Problem 1 — In the MCP authorization walkthrough, where does the authorization_servers list point in this local setup?

Document passage —
Let’s run this step locally and check:

❯ uv run step7
INFO:mcp_http.step7:Loading RSA public key...
INFO:mcp_http.step7:✅ RSA public key loaded successfully
INFO:mcp_http.step7:✅ JWK generated successfully
INFO:     Started server process
[20873]
INFO:     Waiting
for application startup.
INFO:     Application startup complete.
INFO:     Uvicorn running on
http://0.0.0.0:9000 (Press CTRL+C to quit)

In another terminal try querying for the resource directly:

❯ curl -s localhost:9000/.well-known/oauth-protected-resource | jq .
{
 "resource": "
http://localhost:9000",
 "authorization_servers":
[
   "mcp-simple-auth"
 
],
 "scopes_supported":
[
   "mcp:read",
   "mcp:tools"
 
],
 "bearer_methods_supported":
[
   "header"
 
],
 "resource_documentation": "
http://localhost:9000/docs",
 "mcp_protocol_version": "2025-06-18",
 "resource_type": "mcp-server"
}

The most important part of the response is the authorization_servers list. This points to where the client should check to authorize and get a token. In this case, since we are using local keys, it doesn’t point to a real server. In fact, it just points to our example MCP server.

In section 2.3.2 of the MCP Authorization spec, it says:

MCP clients MUST follow the OAuth 2.0 Authorization Server Metadata RFC8414 specification to obtain the information required to interact with the authorization server.

This means the MCP client will expect a /.well-known/oauth-authorization-server endpoint on the Authorization Server (AS). This has metadata indicating token endpoints, scopes, and more. Here’s an example of what that might look like:

{
  "issuer": "mcp-simple-auth",
  "token_endpoint": "http://localhost:9000/auth/token",
  "jwks_uri": "http://localhost:9000/.well-known/jwks.json",
  "scopes_supported": [
    "mcp:read",
    "mcp:tools"
  ],
  "response_types_supported": [
    "token"
  ],
  "grant_types_supported": [
    "password"
  ],
  "token_endpoint_auth_methods_supported": [
    "none"
  ],
  "resource_indicators_supported": true,
  "authorization_endpoint": "http://localhost:9000/auth/authorize"
}

In part three of this series, we’ll connect up to a production IdP server and examine this more closely. To verify the implementation up until this point, stop the previous run of uv run step7 and run the following tests:

❯ ./test_step7.sh

You should see something like:

echo "🎉 Step 7 tests completed successfully!"
echo "✅ OAuth 2.0 Protected Resource metadata is working"

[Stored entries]
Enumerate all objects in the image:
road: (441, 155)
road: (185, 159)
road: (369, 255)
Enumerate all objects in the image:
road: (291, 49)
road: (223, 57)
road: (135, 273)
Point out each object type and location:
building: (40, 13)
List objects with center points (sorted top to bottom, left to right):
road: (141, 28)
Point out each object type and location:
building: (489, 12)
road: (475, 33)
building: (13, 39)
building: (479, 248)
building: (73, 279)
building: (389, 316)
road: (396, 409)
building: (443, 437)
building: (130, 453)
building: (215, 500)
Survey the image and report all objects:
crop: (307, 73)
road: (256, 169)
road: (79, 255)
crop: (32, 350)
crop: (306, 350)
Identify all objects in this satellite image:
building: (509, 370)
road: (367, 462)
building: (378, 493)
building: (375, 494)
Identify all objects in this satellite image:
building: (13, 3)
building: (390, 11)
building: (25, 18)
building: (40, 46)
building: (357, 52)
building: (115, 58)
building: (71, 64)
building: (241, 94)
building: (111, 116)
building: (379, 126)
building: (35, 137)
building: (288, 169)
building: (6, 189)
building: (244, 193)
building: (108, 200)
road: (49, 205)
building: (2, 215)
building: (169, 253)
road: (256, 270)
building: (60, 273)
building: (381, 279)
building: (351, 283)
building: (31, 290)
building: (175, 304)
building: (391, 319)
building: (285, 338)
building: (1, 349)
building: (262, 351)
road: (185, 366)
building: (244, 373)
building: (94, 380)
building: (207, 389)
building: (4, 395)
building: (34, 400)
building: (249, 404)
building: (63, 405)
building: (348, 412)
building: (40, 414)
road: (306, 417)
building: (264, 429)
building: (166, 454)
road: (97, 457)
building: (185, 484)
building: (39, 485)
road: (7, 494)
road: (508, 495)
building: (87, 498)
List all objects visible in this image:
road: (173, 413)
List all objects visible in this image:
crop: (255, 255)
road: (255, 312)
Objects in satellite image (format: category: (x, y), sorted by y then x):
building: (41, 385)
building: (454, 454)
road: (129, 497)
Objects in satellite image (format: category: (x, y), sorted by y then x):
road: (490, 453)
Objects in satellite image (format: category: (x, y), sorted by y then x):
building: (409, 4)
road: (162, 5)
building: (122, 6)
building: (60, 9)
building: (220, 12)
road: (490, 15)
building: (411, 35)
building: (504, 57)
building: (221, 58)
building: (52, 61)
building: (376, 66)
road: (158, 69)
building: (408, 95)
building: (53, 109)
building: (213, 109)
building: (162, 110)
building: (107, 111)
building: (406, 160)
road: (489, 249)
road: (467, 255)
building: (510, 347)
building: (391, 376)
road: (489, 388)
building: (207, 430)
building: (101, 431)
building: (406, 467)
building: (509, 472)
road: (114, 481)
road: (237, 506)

Problem 2 — Render the aerial object listing as a numbered list, from the start of the listing through the line containing "building: (215, 500)", leaving out blank lines.

Correct response 1 — It points to the example MCP server itself rather than to a real authorization server.

Correct response 2 —
1. Enumerate all objects in the image:
2. road: (441, 155)
3. road: (185, 159)
4. road: (369, 255)
5. Enumerate all objects in the image:
6. road: (291, 49)
7. road: (223, 57)
8. road: (135, 273)
9. Point out each object type and location:
10. building: (40, 13)
11. List objects with center points (sorted top to bottom, left to right):
12. road: (141, 28)
13. Point out each object type and location:
14. building: (489, 12)
15. road: (475, 33)
16. building: (13, 39)
17. building: (479, 248)
18. building: (73, 279)
19. building: (389, 316)
20. road: (396, 409)
21. building: (443, 437)
22. building: (130, 453)
23. building: (215, 500)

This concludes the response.